Bisnis.com, JAKARTA – Restriksi atau pembatasan berlebihan pada mekanisme impor menyebabkan harga bawang putih menjadi tinggi.
Padahal seharusnya impor sebagai instrumen untuk menstabilkan harga bawang putih yang tinggi di dalam negeri harus bisa berdampak pada harga.
Peneliti Center for Indonesian Policy Studies (CIPS) Novani Karina Saputri mengatakan mau dilihat dari segi manapun baik secara on-farm maupun off-farm, Indonesia tidak mampu untuk mengejar swasembada bawang putih.
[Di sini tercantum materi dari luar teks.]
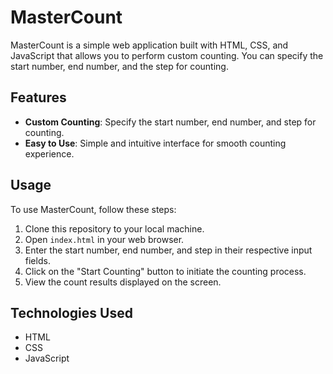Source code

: # MasterCount

MasterCount is a simple web application built with HTML, CSS, and JavaScript that allows you to perform custom counting. You can specify the start number, end number, and the step for counting.

## Features

- **Custom Counting**: Specify the start number, end number, and step for counting.
- **Easy to Use**: Simple and intuitive interface for smooth counting experience.

## Usage

To use MasterCount, follow these steps:

1. Clone this repository to your local machine.
2. Open `index.html` in your web browser.
3. Enter the start number, end number, and step in their respective input fields.
4. Click on the "Start Counting" button to initiate the counting process.
5. View the count results displayed on the screen.

## Technologies Used

- HTML
- CSS
- JavaScript

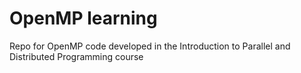 # OpenMP learning

Repo for OpenMP code developed in the Introduction to Parallel and Distributed Programming course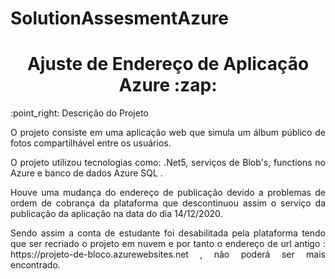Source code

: # SolutionAssesmentAzure
<h1 align="center"> Ajuste de Endereço de Aplicação Azure :zap: </h1>
:point_right: Descrição do Projeto
<p align="justify"> O projeto consiste em uma aplicação web que simula um álbum público de fotos compartilhável entre os usuários.</p>
<p align="justify"> O projeto utilizou tecnologias como: .Net5, serviços de Blob's, functions no Azure e banco de dados Azure SQL .</p>
<p align="justify"> Houve uma mudança do endereço de publicação devido a problemas de ordem de cobrança da plataforma que descontinuou assim o serviço da publicação da aplicação na data do dia 14/12/2020.</p>
<p align="justify"> Sendo assim a conta de estudante foi desabilitada pela plataforma tendo que ser recriado o projeto em nuvem e por tanto o endereço de url antigo : https://projeto-de-bloco.azurewebsites.net , não poderá ser mais encontrado.</p>



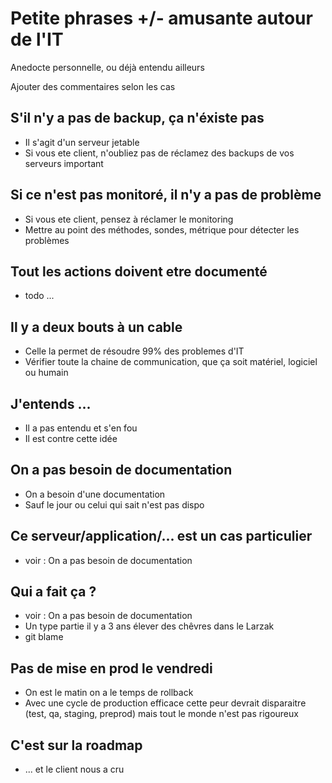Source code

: # Petite phrases +/- amusante autour de l'IT

Anedocte personnelle, ou déjà entendu ailleurs

Ajouter des commentaires selon les cas

## S'il n'y a pas de backup, ça n'éxiste pas

* Il s'agit d'un serveur jetable
* Si vous ete client, n'oubliez pas de réclamez des backups de vos serveurs important

## Si ce n'est pas monitoré, il n'y a pas de problème

* Si vous ete client, pensez à réclamer le monitoring
* Mettre au point des méthodes, sondes, métrique pour détecter les problèmes

## Tout les actions doivent etre documenté

* todo ...

## Il y a deux bouts à un cable

* Celle la permet de résoudre 99% des problemes d'IT
* Vérifier toute la chaine de communication, que ça soit matériel, logiciel ou humain

## J'entends ...

* Il a pas entendu et s'en fou
* Il est contre cette idée

## On a pas besoin de documentation

* On a besoin d'une documentation
* Sauf le jour ou celui qui sait n'est pas dispo

## Ce serveur/application/... est un cas particulier

* voir : On a pas besoin de documentation

## Qui a fait ça ?

* voir : On a pas besoin de documentation
* Un type partie il y a 3 ans élever des chêvres dans le Larzak
* git blame

## Pas de mise en prod le vendredi

* On est le matin on a le temps de rollback
* Avec une cycle de production efficace cette peur devrait disparaitre (test, qa, staging, preprod) mais tout le monde n'est pas rigoureux

## C'est sur la roadmap

* ... et le client nous a cru
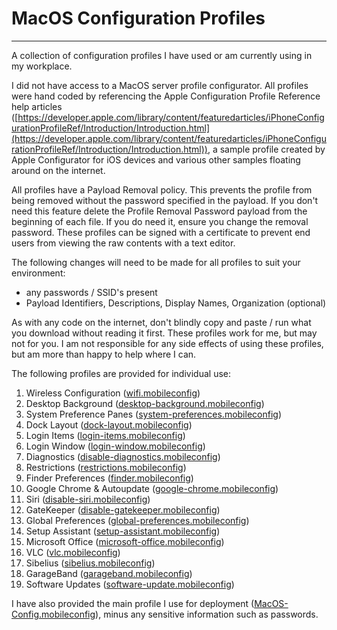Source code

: # MacOS Configuration Profiles
------------
A collection of configuration profiles I have used or am currently using in my workplace.

I did not have access to a MacOS server profile configurator. All profiles were hand coded  by referencing the Apple Configuration Profile Reference help articles ([https://developer.apple.com/library/content/featuredarticles/iPhoneConfigurationProfileRef/Introduction/Introduction.html](https://developer.apple.com/library/content/featuredarticles/iPhoneConfigurationProfileRef/Introduction/Introduction.html)), a sample profile created by Apple Configurator for iOS devices and various other samples floating around on the internet.

All profiles have a Payload Removal policy. This prevents the profile from being removed without the password specified in the payload. If you don't need this feature delete the Profile Removal Password payload from the beginning of each file. If you do need it, ensure you change the removal password. These profiles can be signed with a certificate to prevent end users from viewing the raw contents with a text editor.

The following changes will need to be made for all profiles to suit your environment:
- any passwords / SSID's present
- Payload Identifiers, Descriptions, Display Names, Organization (optional)

As with any code on the internet, don't blindly copy and paste / run what you download without reading it first. These profiles work for me, but may not for you. I am not responsible for any side effects of using these profiles, but am more than happy to help where I can.

The following profiles are provided for individual use:
1.  Wireless Configuration ([wifi.mobileconfig](https://github.com/jolegape/Apple-Config-Profiles/blob/master/MacOS/wifi.mobileconfig "wifi.mobileconfig"))
2.  Desktop Background ([desktop-background.mobileconfig](https://github.com/jolegape/Apple-Config-Profiles/blob/master/MacOS/desktop-background.mobileconfig "desktop-background.mobileconfig"))
3.  System Preference Panes ([system-preferences.mobileconfig](https://github.com/jolegape/Apple-Config-Profiles/blob/master/MacOS/system-preferences.mobileconfig "system-preferences.mobileconfig"))
4.  Dock Layout ([dock-layout.mobileconfig](https://github.com/jolegape/Apple-Config-Profiles/blob/master/MacOS/dock-layout.mobileconfig "dock-layout.mobileconfig"))
5. Login Items ([login-items.mobileconfig](https://github.com/jolegape/Apple-Config-Profiles/blob/master/MacOS/login-items.mobileconfig "login-items.mobileconfig"))
6. Login Window ([login-window.mobileconfig](https://github.com/jolegape/Apple-Config-Profiles/blob/master/MacOS/login-window.mobileconfig "login-window.mobileconfig"))
7. Diagnostics ([disable-diagnostics.mobileconfig](https://github.com/jolegape/Apple-Config-Profiles/blob/master/MacOS/disable-diagnostics.mobileconfig "disable-diagnostics.mobileconfig"))
8. Restrictions ([restrictions.mobileconfig](https://github.com/jolegape/Apple-Config-Profiles/blob/master/MacOS/restrictions.mobileconfig "restrictions.mobileconfig"))
9. Finder Preferences ([finder.mobileconfig](https://github.com/jolegape/Apple-Config-Profiles/blob/master/MacOS/finder.mobileconfig "finder.mobileconfig"))
10. Google Chrome & Autoupdate ([google-chrome.mobileconfig](https://github.com/jolegape/Apple-Config-Profiles/blob/master/MacOS/google-chrome.mobileconfig "google-chrome.mobileconfig"))
11. Siri ([disable-siri.mobileconfig](https://github.com/jolegape/Apple-Config-Profiles/blob/master/MacOS/disable-siri.mobileconfig "disable-siri.mobileconfig"))
12. GateKeeper ([disable-gatekeeper.mobileconfig](https://github.com/jolegape/Apple-Config-Profiles/blob/master/MacOS/disable-gatekeeper.mobileconfig "disable-gatekeeper.mobileconfig"))
13. Global Preferences ([global-preferences.mobileconfig](https://github.com/jolegape/Apple-Config-Profiles/blob/master/MacOS/global-preferences.mobileconfig "global-preferences.mobileconfig"))
14. Setup Assistant ([setup-assistant.mobileconfig](https://github.com/jolegape/Apple-Config-Profiles/blob/master/MacOS/setup-assistant.mobileconfig "setup-assistant.mobileconfig"))
15. Microsoft Office ([microsoft-office.mobileconfig](https://github.com/jolegape/Apple-Config-Profiles/blob/master/MacOS/microsoft-office.mobileconfig "microsoft-office.mobileconfig"))
16. VLC ([vlc.mobileconfig](https://github.com/jolegape/Apple-Config-Profiles/blob/master/MacOS/vlc.mobileconfig "vlc.mobileconfig"))
17. Sibelius ([sibelius.mobileconfig](https://github.com/jolegape/Apple-Config-Profiles/blob/master/MacOS/sibelius.mobileconfig "sibelius.mobileconfig"))
18. GarageBand ([garageband.mobileconfig](https://github.com/jolegape/Apple-Config-Profiles/blob/master/MacOS/garageband.mobileconfig "garageband.mobileconfig"))
19. Software Updates ([software-update.mobileconfig](https://github.com/jolegape/Apple-Config-Profiles/blob/master/MacOS/software-update.mobileconfig "software-update.mobileconfig"))


I have also provided the main profile I use for deployment ([MacOS-Config.mobileconfig](https://github.com/jolegape/Apple-Config-Profiles/blob/master/MacOS/MacOS-Config.mobileconfig "MacOS-Config.mobileconfig")), minus any sensitive information such as passwords.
Pemerintah selama ini membuka keran impor untuk pemenuhan kebutuhan bawang putih di pasar dengan harga yang lebih terjangkau.
Namun sayangnya mekanisme dan peraturan terkait impor bawang putih tidak efektif dan justru membuat harga melambung tinggi.
“Restriksi semacam penunjukkan importir dan kuota impor bawang putih serta syarat wajib tanam bawang putih sebesar 5% dari total impor membuat struktur pasar menjadi tidak kompetitif dan membuka peluang lebar untuk memanipulasi ketersediaan dan harga produksi bawang putih,” katanya, Senin (17/6/018).
Baca Juga
Novani menjelaskan skema manipulasi harga oleh importir dan rantai distribusi yang panjang merupakan penyebab utama kerugian yang harus diderita konsumen bawang putih.
Belum lagi ditambah kewajiban tanam bawang putih yang dibebankan kepada importir semakin menambah cost of production yang pada akhirnya dibebankan lagi kepada konsumen.
Tantangan Indonesia menghadapi swasembada bawang putih tambahnya selain semakin terbatasnya lahan, banyaknya alih fungsi lahan pertanian karena cuaca dan kondisi tanah yang tidak produktif juga ikut memengaruhi. Belum lagi kurangnya insentif untuk para petani dalam menanam bawang putih.
“Ketika tidak terjadi pembatasan importir dan kuota maka tidak akan ada importir nakal yang menetapkan harga tinggi dibandingkan dengan importir lainnya karena pasar menjadi kompetitif dan harga akan lebih terjangkau,” tutup Novani.